La sera del 13 aprile all’autista, Carlo Cafiero, che lo accompagnava a casa a bordo della sua Mercedes, Totò confessò: ” Cafie’,non ti nascondo che stasera mi sento una vera schifezza “.
A casa il sorriso di Franca gli restituì un po’ di serenità, ma dei forti dolori allo stomaco lo costrinsero a chiamare il medico, che giunto subito gli somministrò dei medicinali raccomandandogli di stare tranquillo.

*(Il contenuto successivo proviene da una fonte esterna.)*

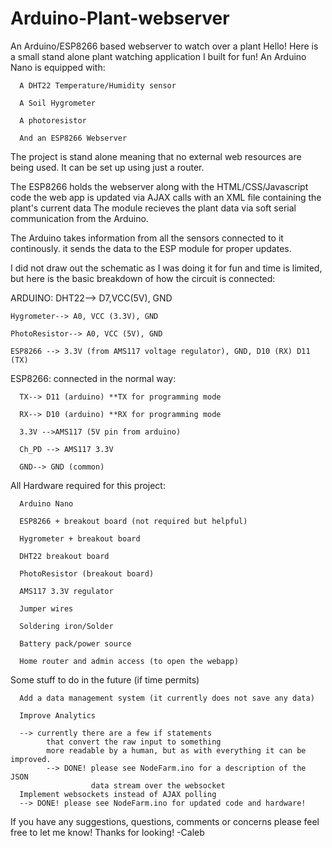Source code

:# Arduino-Plant-webserver
An Arduino/ESP8266 based webserver to watch over a plant
Hello! 
Here is a small stand alone plant watching application I built for fun!
An Arduino Nano is equipped with:
  
      A DHT22 Temperature/Humidity sensor
      
      A Soil Hygrometer
      
      A photoresistor
      
      And an ESP8266 Webserver

The project is stand alone meaning that no external web resources are being used.
It can be set up using just a router.

The ESP8266 holds the webserver along with the HTML/CSS/Javascript code 
    the web app is updated via AJAX calls with an XML file containing the plant's current data
    The module recieves the plant data via soft serial communication from the Arduino.
    
The Arduino takes information from all the sensors connected to it continously.
  it sends the data to the ESP module for proper updates.
 
I did not draw out the schematic as I was doing it for fun and time is limited,
but here is the basic breakdown of how the circuit is connected:

ARDUINO:
    DHT22--> D7,VCC(5V), GND
    
    Hygrometer--> A0, VCC (3.3V), GND
    
    PhotoResistor--> A0, VCC (5V), GND
    
    ESP8266 --> 3.3V (from AMS117 voltage regulator), GND, D10 (RX) D11 (TX)
    
ESP8266:
    connected in the normal way:
    
      TX--> D11 (arduino) **TX for programming mode
      
      RX--> D10 (arduino) **RX for programming mode
      
      3.3V -->AMS117 (5V pin from arduino)
      
      Ch_PD --> AMS117 3.3V
      
      GND--> GND (common)
      
All Hardware required for this project:

      Arduino Nano
      
      ESP8266 + breakout board (not required but helpful)
      
      Hygrometer + breakout board
      
      DHT22 breakout board
      
      PhotoResistor (breakout board)
      
      AMS117 3.3V regulator
      
      Jumper wires
      
      Soldering iron/Solder
      
      Battery pack/power source
      
      Home router and admin access (to open the webapp)
      
 
 Some stuff to do in the future (if time permits)
 
      Add a data management system (it currently does not save any data)
 
      Improve Analytics 
      
      --> currently there are a few if statements 
            that convert the raw input to something 
            more readable by a human, but as with everything it can be improved.
            --> DONE! please see NodeFarm.ino for a description of the JSON 
                      data stream over the websocket
      Implement websockets instead of AJAX polling
      --> DONE! please see NodeFarm.ino for updated code and hardware!
 If you have any suggestions, questions, comments or concerns please feel free to let me know!
 Thanks for looking!
 -Caleb
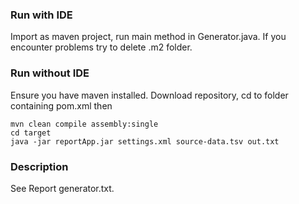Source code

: ### Run with IDE

Import as maven project, run main method in Generator.java.
If you encounter problems try to delete .m2 folder.

### Run without IDE

Ensure you have maven installed. 
Download repository, cd to folder containing pom.xml then

``mvn clean compile assembly:single``<br>
``cd target``<br>
``java -jar reportApp.jar settings.xml source-data.tsv out.txt``<br>

### Description

See Report generator.txt.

Trascorse l’intero pomeriggio del 14 aprile in casa a parlare con Franca del futuro, dell’estate che sopraggiungeva e del suo desiderio di godersi le vacanze a Napoli, sopra Posillipo. A sera consumò una minestrina di semolino e una mela cotta, poi i primi sintomi: tremore e sudore.
“Ho un formicolio al braccio sinistro” mormorò pallidissimo. Franca capì subito: era il cuore. Fu avvertita la figlia Liliana, il medico curante ,il cardiologo professor Guidotti, il cugino-segretario Eduardo Clemente.
Gli furono somministrati dei cardiotonici, ma le condizioni non migliorarono. Alle due di notte si svegliò e rivolgendosi al cardiologo disse “Professò, vi prego lasciatemi morire, fatelo per la stima che vi porto. Il dolore mi dilania, professò. Meglio la morte” e rivolgendosi al cugino “Eduà, Eduà mi raccomando. Quella promessa: portami a Napoli”. Le ultime parole furono per Franca “T’aggio voluto bene, Franca. Proprio assai”
Erano le tre e trenta del 15 aprile 1967.
Le ultime parole di Totò non trovano però riscontro nel racconto della figlia Liliana, seconda la quale le ultime parole del padre furono: “Ricordatevi che sono cattolico, apostolico, romano”
Il 17 aprile alle 11,20 la salma viene portata nella chiesa di Sant’Eugenio in viale Belle Arti e dopo una semplice benedizione ,inizia l’ultimo suo viaggio a Napoli.